作品中詳しく描かれている、現場から証拠を採取する鑑識のシーンでは鑑識方法などの技術を楽しむほかに、リンカーン・ライムとアメリア・サックスのやりとりも重要な要素となっている。物理的に接触するわけでもないのに、自宅のライムと現場のサックスの距離は離れているのに、とても近くに感じるのだ。そしてどんなラブシーンよりも親密さが漂う。信頼感や不思議な親密さを感じさせることだけでも、二人の鑑識が作品にはなくてはならないと思った。そして多分この二人の鑑識が、どこかで読んだわけでもなく私の単なる推測だから本当のところはよくわからないけど、このシリーズが人気を博し5作目まで続いた理由だと感じた。

鑑識をし証拠を集め分析し推測し犯行が進み、再び鑑識をし分析し推測し‥と続き、確かに得たヒントから論理的に真相へ近付く様は、論理パズルを解いているようで楽しいのだが、それだけではいささかクイズ的な味気なさに飽きてしまっていただろう。
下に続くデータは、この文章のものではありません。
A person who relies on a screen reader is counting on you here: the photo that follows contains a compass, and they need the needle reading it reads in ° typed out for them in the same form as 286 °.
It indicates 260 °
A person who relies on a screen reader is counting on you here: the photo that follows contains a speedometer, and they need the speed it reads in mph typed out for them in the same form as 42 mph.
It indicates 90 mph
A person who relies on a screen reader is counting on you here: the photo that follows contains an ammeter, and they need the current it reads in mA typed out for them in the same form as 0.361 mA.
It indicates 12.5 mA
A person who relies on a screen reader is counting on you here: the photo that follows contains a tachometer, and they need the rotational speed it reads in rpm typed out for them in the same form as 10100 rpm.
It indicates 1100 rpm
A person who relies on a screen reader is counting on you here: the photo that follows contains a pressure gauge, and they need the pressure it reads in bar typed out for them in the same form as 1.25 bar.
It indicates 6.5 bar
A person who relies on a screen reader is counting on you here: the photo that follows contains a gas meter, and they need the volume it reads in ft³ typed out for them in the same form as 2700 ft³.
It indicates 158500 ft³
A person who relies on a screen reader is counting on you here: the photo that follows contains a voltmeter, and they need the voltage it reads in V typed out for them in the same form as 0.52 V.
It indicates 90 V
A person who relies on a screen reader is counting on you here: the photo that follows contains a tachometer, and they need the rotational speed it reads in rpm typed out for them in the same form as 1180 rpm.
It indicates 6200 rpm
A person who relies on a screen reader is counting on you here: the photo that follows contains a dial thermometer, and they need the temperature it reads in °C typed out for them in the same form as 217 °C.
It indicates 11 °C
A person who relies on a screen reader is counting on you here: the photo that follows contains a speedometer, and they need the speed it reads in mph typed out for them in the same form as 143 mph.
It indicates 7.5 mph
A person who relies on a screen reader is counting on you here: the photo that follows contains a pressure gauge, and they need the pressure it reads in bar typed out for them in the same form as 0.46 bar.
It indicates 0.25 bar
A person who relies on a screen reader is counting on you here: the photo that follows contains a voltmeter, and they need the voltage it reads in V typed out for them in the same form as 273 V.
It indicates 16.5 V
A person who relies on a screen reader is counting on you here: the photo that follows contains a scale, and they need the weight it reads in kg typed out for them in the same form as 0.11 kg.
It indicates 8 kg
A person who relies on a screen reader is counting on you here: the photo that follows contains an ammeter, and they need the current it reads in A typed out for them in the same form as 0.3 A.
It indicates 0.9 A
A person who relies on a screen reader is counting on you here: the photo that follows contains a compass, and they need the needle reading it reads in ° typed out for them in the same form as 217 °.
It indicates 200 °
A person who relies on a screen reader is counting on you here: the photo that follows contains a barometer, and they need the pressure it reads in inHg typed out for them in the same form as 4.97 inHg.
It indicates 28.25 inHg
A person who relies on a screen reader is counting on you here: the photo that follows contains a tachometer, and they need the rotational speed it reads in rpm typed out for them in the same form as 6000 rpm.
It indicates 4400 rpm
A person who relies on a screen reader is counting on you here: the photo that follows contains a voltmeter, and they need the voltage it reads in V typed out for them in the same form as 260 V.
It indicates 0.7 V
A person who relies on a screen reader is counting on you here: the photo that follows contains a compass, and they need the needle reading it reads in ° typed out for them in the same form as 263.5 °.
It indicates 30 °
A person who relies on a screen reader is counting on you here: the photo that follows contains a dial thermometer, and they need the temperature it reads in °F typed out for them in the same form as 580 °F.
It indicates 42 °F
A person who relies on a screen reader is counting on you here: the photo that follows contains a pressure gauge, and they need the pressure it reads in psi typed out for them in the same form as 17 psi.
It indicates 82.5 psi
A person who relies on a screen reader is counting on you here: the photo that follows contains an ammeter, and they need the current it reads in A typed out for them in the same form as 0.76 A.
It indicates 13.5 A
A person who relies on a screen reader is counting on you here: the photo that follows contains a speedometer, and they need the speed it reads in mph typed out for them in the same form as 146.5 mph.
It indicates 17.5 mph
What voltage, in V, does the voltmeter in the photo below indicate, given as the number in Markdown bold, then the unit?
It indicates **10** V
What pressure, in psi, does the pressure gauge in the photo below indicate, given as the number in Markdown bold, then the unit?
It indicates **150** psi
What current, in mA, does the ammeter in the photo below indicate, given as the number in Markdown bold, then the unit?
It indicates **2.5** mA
でもそこにライムとサックスの関係や魅力的な登場人物、犯罪の不可思議さが加わってとてもバランスが良くなっている。

本作品で感じたことを少し。犯罪を重ねる犯人の動機は理解できたが、重ね方には少しだけ違和感を感じた。思考のトレースが徐々に最後に近付くにつれ論理的に思えないというか、まぁ論理的なのだろうけどちょっとそのトレース無理矢理感が否めないわってよく考えると思えたのだが、そういうことを差し引いても余りある面白さだったし、私はそこを無視してこのシリーズを愛せるわってかんじでした。シリーズ全部読むの決定!